Max Register wanted to move his car dealership from Brooksville to 10 acres along State Road 50. It fronted the Brookridge mobile home community, the sheer size of which makes it politically influential.

The Hernando County Commission agreed initially with the citizen opposition. The rezoning died on a 3-2 vote. However, the county resurrected it shortly afterward. Register met with the residents, promised to be a good neighbor and the commission reversed itself two months later. Register Chevrolet is now a business staple along the highway. Others followed. Within a mile is a Buick/Pontiac/GMC dealership and a Dodge/Chrysler/Jeep lot.

So, how do people feel now, more than a decade after the fight?

"People were upset at first, but they got used to it," Maxine Kolbe said.

She and her husband, Edward, moved to Brookridge the year before the dispute. Today, Edward is second vice president of the neighborhood association and is knowledgeable of problems within the community.

"We've never had complaints about noise," Edward Kolbe said. "The car dealer doesn't give you trouble. It's neat. The road is decent. We've never had a complaint about the lights."

Besides, said Kolbe, "our property values have gone up tremendously."

Don't attribute that to the Malibus and Impalas parked out front. But it is indicative that the auto dealer didn't depress home values, either, as residents in the well-manicured, deed-restricted community feared.

The episode provides a valuable lesson to central Pasco County, where residents are now concerned about eight planned dealerships in Land O'Lakes and Wesley Chapel.

The public should pay heed that car dealers didn't kill the neighborhood. Dealers should note that Register wasn't overbearing. He paid for a full-page newspaper advertisement informing people about his plans. He agreed to more than a dozen conditions that were more restrictive than what the county had on the books at the time.

Tuesday, Pasco County commissioners proposed new controls for the pending dealerships here, some of which are reminiscent of the big-box ordinance architectural and aesthetic guidelines.
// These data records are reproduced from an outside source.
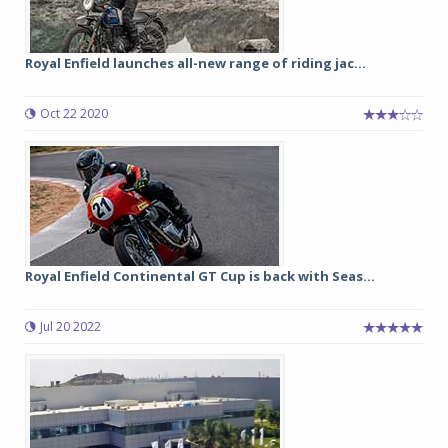
Royal Enfield launches all-new range of riding jac...
Oct 22 2020
Royal Enfield Continental GT Cup is back with Seas...
Jul 20 2022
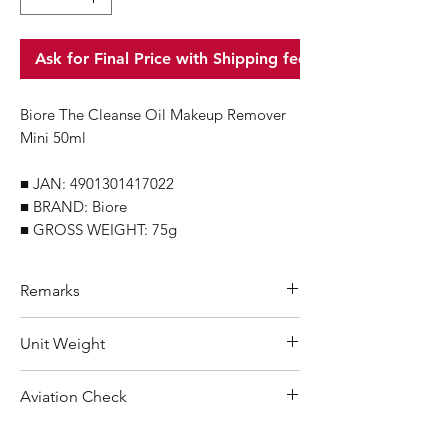
Ask for Final Price with Shipping fee
Biore The Cleanse Oil Makeup Remover
Mini 50ml
■ JAN: 4901301417022
■ BRAND: Biore
■ GROSS WEIGHT: 75g
Remarks
Minimum Order Quantity (MOQ): 10
Unit Weight
units
For purchasing "
below 10 units
"of
75 g
Aviation Check
each product, wholesale price will only
applicable to an total order amount
Not Restricted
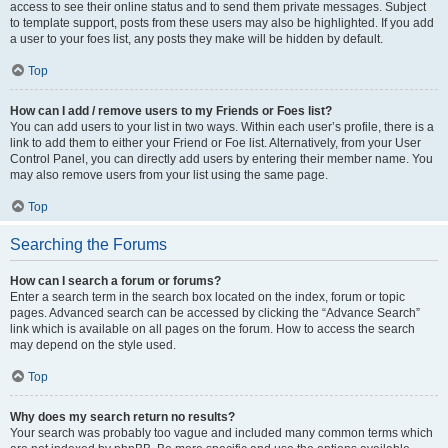
access to see their online status and to send them private messages. Subject
to template support, posts from these users may also be highlighted. If you add
a user to your foes list, any posts they make will be hidden by default.
Top
How can I add / remove users to my Friends or Foes list?
You can add users to your list in two ways. Within each user’s profile, there is a
link to add them to either your Friend or Foe list. Alternatively, from your User
Control Panel, you can directly add users by entering their member name. You
may also remove users from your list using the same page.
Top
Searching the Forums
How can I search a forum or forums?
Enter a search term in the search box located on the index, forum or topic
pages. Advanced search can be accessed by clicking the “Advance Search”
link which is available on all pages on the forum. How to access the search
may depend on the style used.
Top
Why does my search return no results?
Your search was probably too vague and included many common terms which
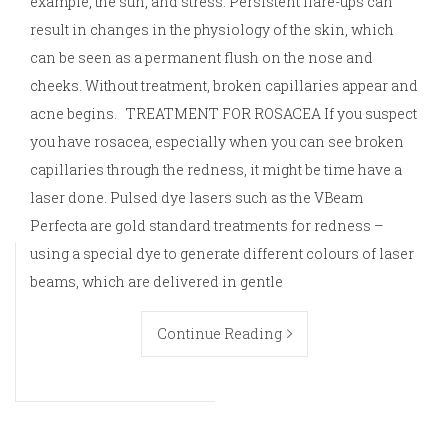
example, the sun, and stress. Persistent flare-ups can
result in changes in the physiology of the skin, which
can be seen as a permanent flush on the nose and
cheeks. Without treatment, broken capillaries appear and
acne begins. TREATMENT FOR ROSACEA If you suspect
you have rosacea, especially when you can see broken
capillaries through the redness, it might be time have a
laser done. Pulsed dye lasers such as the VBeam
Perfecta are gold standard treatments for redness –
using a special dye to generate different colours of laser
beams, which are delivered in gentle
Continue Reading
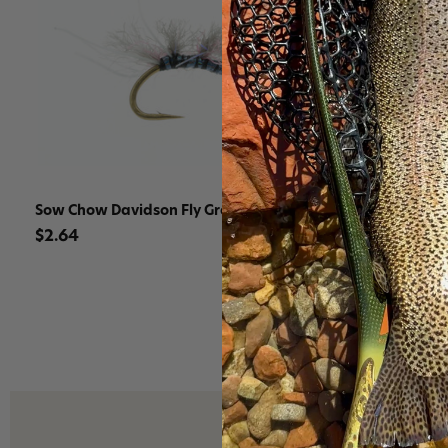
Sow Chow Davidson Fly Gray
Sow Chow D
$2.64
$2.64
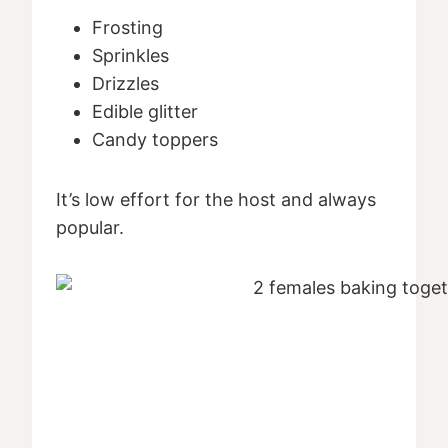
Frosting
Sprinkles
Drizzles
Edible glitter
Candy toppers
It’s low effort for the host and always
popular.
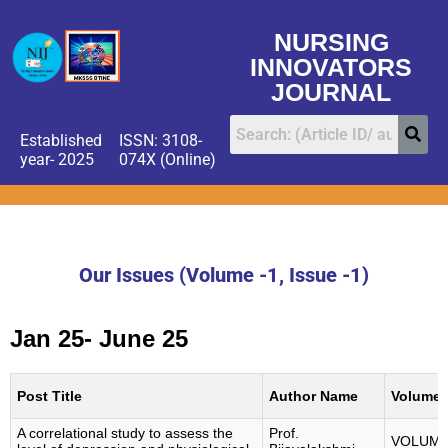
NURSING
INNOVATORS
JOURNAL
Established
ISSN: 3108-
year- 2025
074X (Online)
Our Issues (Volume -1, Issue -1)
Jan 25- June 25
Post Title
Author Name
Volume
A correlational study to assess the
Prof.
VOLUM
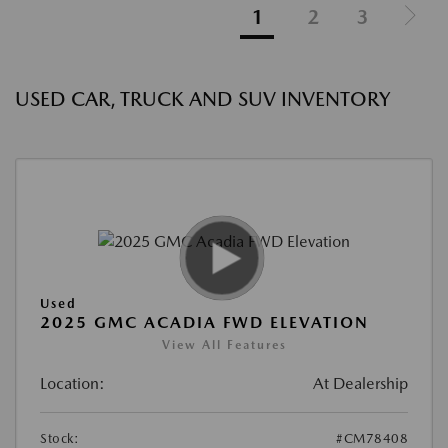
1
2
3
USED CAR, TRUCK AND SUV INVENTORY
Used
2025 GMC ACADIA FWD ELEVATION
View All Features
Location:
At Dealership
Stock:
#CM78408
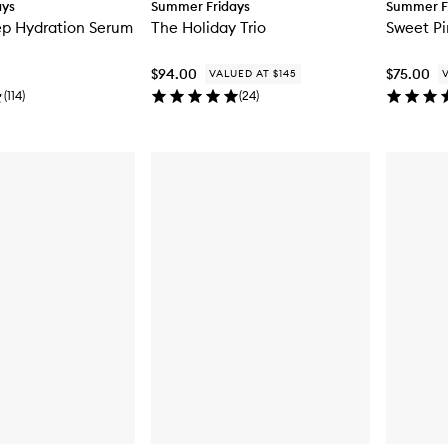
ays
Summer Fridays
Summer F
ep Hydration Serum
The Holiday Trio
Sweet P
$94.00
$75.00
VALUED AT $145
(
114
)
(
24
)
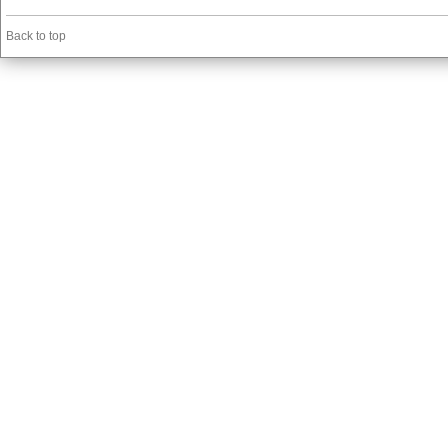
Back to top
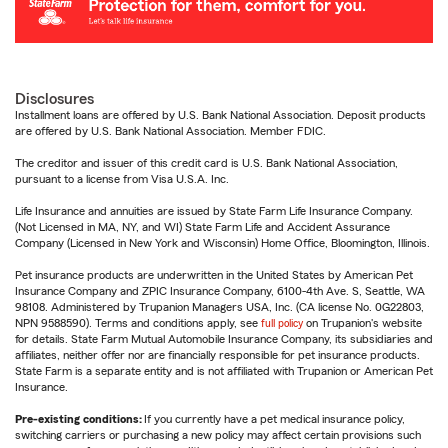
Disclosures
Installment loans are offered by U.S. Bank National Association. Deposit products
are offered by U.S. Bank National Association. Member FDIC.
The creditor and issuer of this credit card is U.S. Bank National Association,
pursuant to a license from Visa U.S.A. Inc.
Life Insurance and annuities are issued by State Farm Life Insurance Company.
(Not Licensed in MA, NY, and WI) State Farm Life and Accident Assurance
Company (Licensed in New York and Wisconsin) Home Office, Bloomington, Illinois.
Pet insurance products are underwritten in the United States by American Pet
Insurance Company and ZPIC Insurance Company, 6100-4th Ave. S, Seattle, WA
98108. Administered by Trupanion Managers USA, Inc. (CA license No. 0G22803,
NPN 9588590). Terms and conditions apply, see
full policy
on Trupanion's website
for details. State Farm Mutual Automobile Insurance Company, its subsidiaries and
affiliates, neither offer nor are financially responsible for pet insurance products.
State Farm is a separate entity and is not affiliated with Trupanion or American Pet
Insurance.
Pre-existing conditions:
If you currently have a pet medical insurance policy,
switching carriers or purchasing a new policy may affect certain provisions such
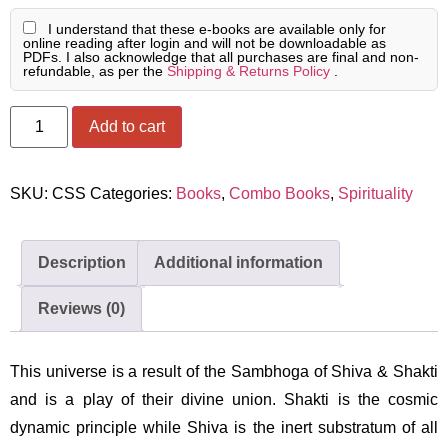
I understand that these e-books are available only for
online reading after login and will not be downloadable as
PDFs. I also acknowledge that all purchases are final and non-
refundable, as per the
Shipping & Returns Policy
.
Add to cart
SKU:
CSS
Categories:
Books
,
Combo Books
,
Spirituality
Description
Additional information
Reviews (0)
This universe is a result of the Sambhoga of Shiva & Shakti
and is a play of their divine union. Shakti is the cosmic
dynamic principle while Shiva is the inert substratum of all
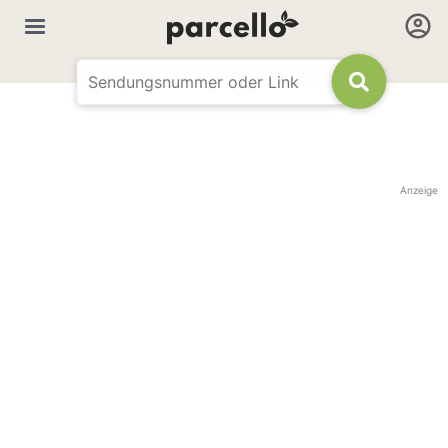
Anzeige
According to the proposed ordinance, which still must be judged by the Citizens Ordinance Review Committee and be subjected to two public hearings, new car dealerships must:

Prohibit test drives on residential neighborhood streets.

Use lighting fixtures that do not illuminate beyond the dealership.

Turn off the lights, except security lighting, at 9 p.m.

Not use an outdoor public address system.

Install 3-foot tall landscape buffers atop the usual roadside berms.

Not use stages or other structures to elevate its inventory.

Provide a 75-foot-wide green space buffer.

The dealerships can't be outlawed. The current land-use categories, established in 1989, allow car sales on property designated for general commercial use. Controlling the businesses' appearances and some operations is the best alternative for the county.

"It's not perfect," said county attorney Bob Sumner, but the county "wanted quick action to deal with the current problems."

It worked in Hernando. It is worth a try here.